One thing I know

One thing I know

“One thing I know: that though I was blind, now I see” (John 9:25).

It must have been bewildering for a man who had spent his life as an anonymous blind beggar to suddenly become the focus of everyone’s attention. The pressure increased as they brought him to the Pharisees. The man had not seen Jesus, but he had experienced His healing power. And we are privileged to see how his faith increased in the face of growing opposition. He is a great encouragement to us to witness to the Lord.

John tells us the Lord healed the man on the Sabbath day. The Pharisees asked how the man’s eyes were opened. He explains what happened, “He put clay on my eyes, and I washed, and I see.” Our witness is based on what the Lord has done. The Lord said to Legion, “Go home to your friends, and tell them what great things the Lord has done for you, and how He has had compassion on you” (Mark 5:19). With stunning arrogance, the Pharisees sweep aside a miracle the world had never seen before. And they declare with supreme self-righteousness and spiritual blindness, “This Man is not from God, because He does not keep the Sabbath.” They took a glorious opportunity to recognise and worship the Saviour and turned it into a vivid example of John 1:11: “He came to His own, and His own did not receive Him.” The Lord was rejected in the guise of spiritual thinking, They dismissed the Person who gave them the Sabbath and was using it to display His profound grace. At least some realised that such powerful signs of God’s kindness could not be the work of a sinner. The Pharisees asked the man what he thought of Jesus. In verse 11 he called Jesus “a Man”. In his response to the Pharisees he adds “He is a prophet” (v. 17). He honoured the Lord when so many dishonoured Him. Fundamentally our witness is to honour our Saviour in a world which still rejects Him.

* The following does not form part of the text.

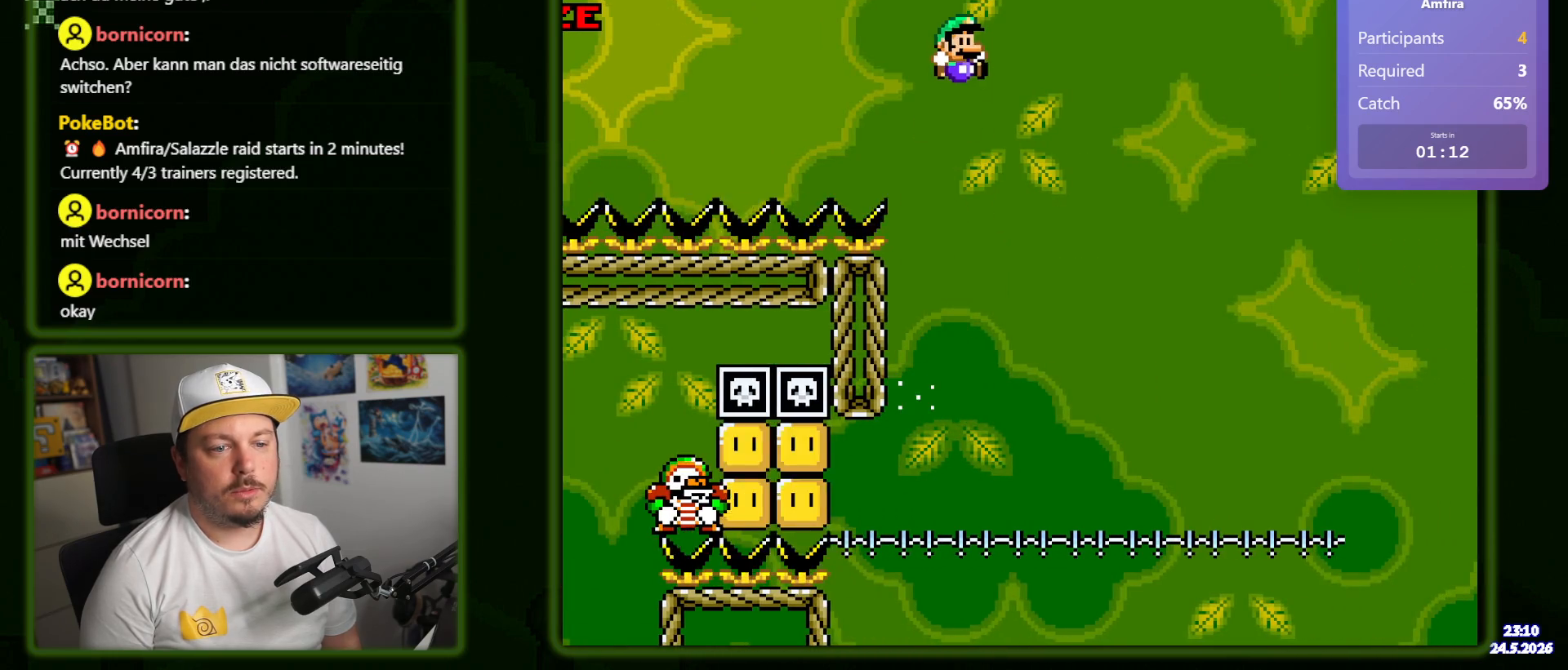
{"buttons": ["Y"]}
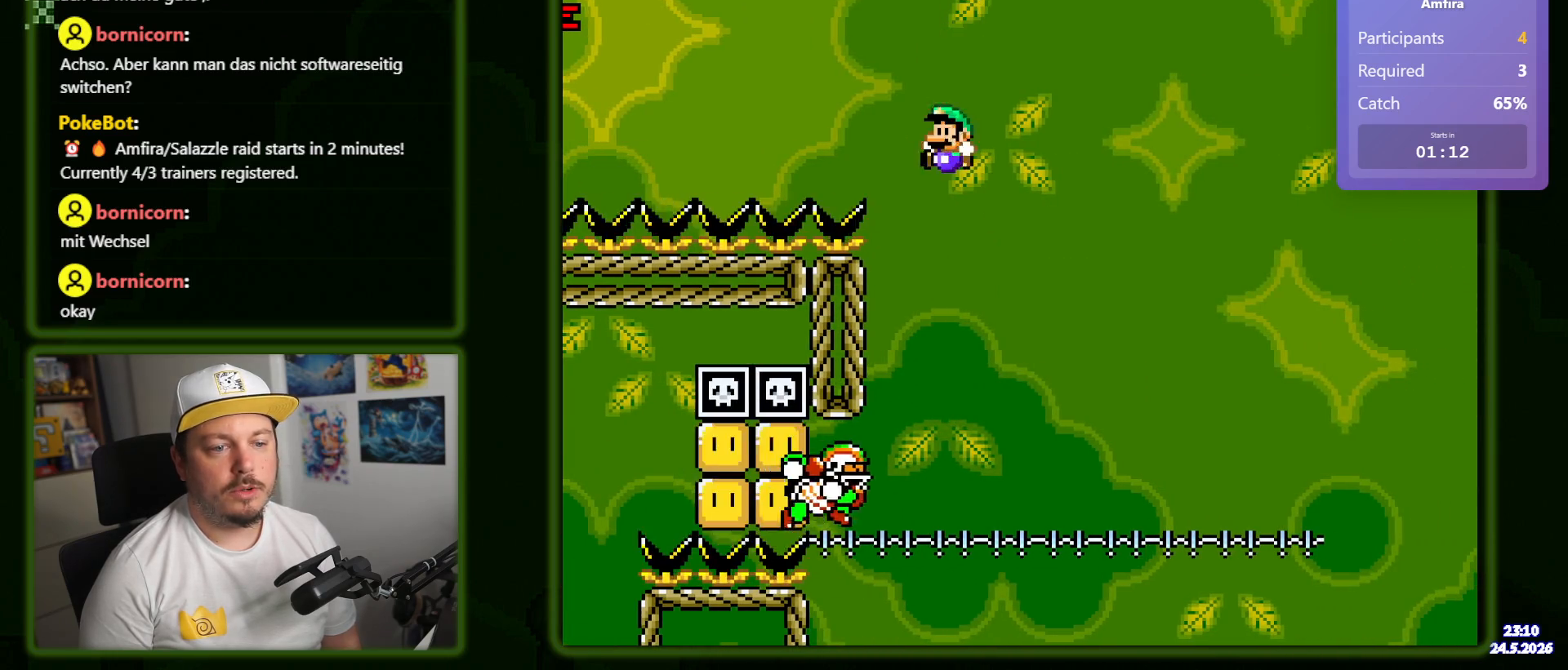
{"buttons": ["Y", "DPAD_RIGHT"], "events": [[117, "DPAD_RIGHT", "down"]]}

The Pharisees then proceed to a diversion, that of asking the man’s parents if the man was their son. They confirm he is. To end the matter, with hearts full of spiritual pride, they tell the man to “Give God the glory! We know that this man is a sinner.” But the man was no longer a beggar who could be ignored; he was now a man of faith. In the power of that simple faith he gives his memorable reply, “Whether He is a sinner or not I do not know. One thing I know: that though I was blind, now I see.” He based his witness to the Lord on the evidence of His power to create sight where none had existed. The man teaches us to glorify the Person of Christ. Whatever the reaction to our witness is, when we honour the Son, the Father will bring blessing out of our testimony. The Pharisees struggled to cope with such a clear witness and asked again how he received his sight. He was witnessing to the spiritually blind Pharisees. Today there is still blindness to Jesus Christ. Our witness is to demonstrate how our blindness was removed. The man’s faith was direct and confident (v. 27). It challenged his hearers, “Do you also want to become His disciples?” In the face of such conviction, the Pharisees’ mask drops and they resort to attempting to belittle the man, and the Person of Christ: “As for this fellow, we do not know where He is from” (v. 29). The man, however, not only saw with his eyes; he also had spiritual sight. By God’s grace, as the man begins to suffer persecution for his witness to Christ, he is given the words to say, and he instructs the Pharisees in the ways of God (vv. 30-33), concluding, “If this man were not from God, He could do nothing.” Their only response was to intensify their abuse, describing him as “born in sin”, and they throw him out of the meeting. 

Physical blindness had made our friend a lonely outcast. His faith and spiritual sight made him an outcast. But not a lonely one. Jesus found him.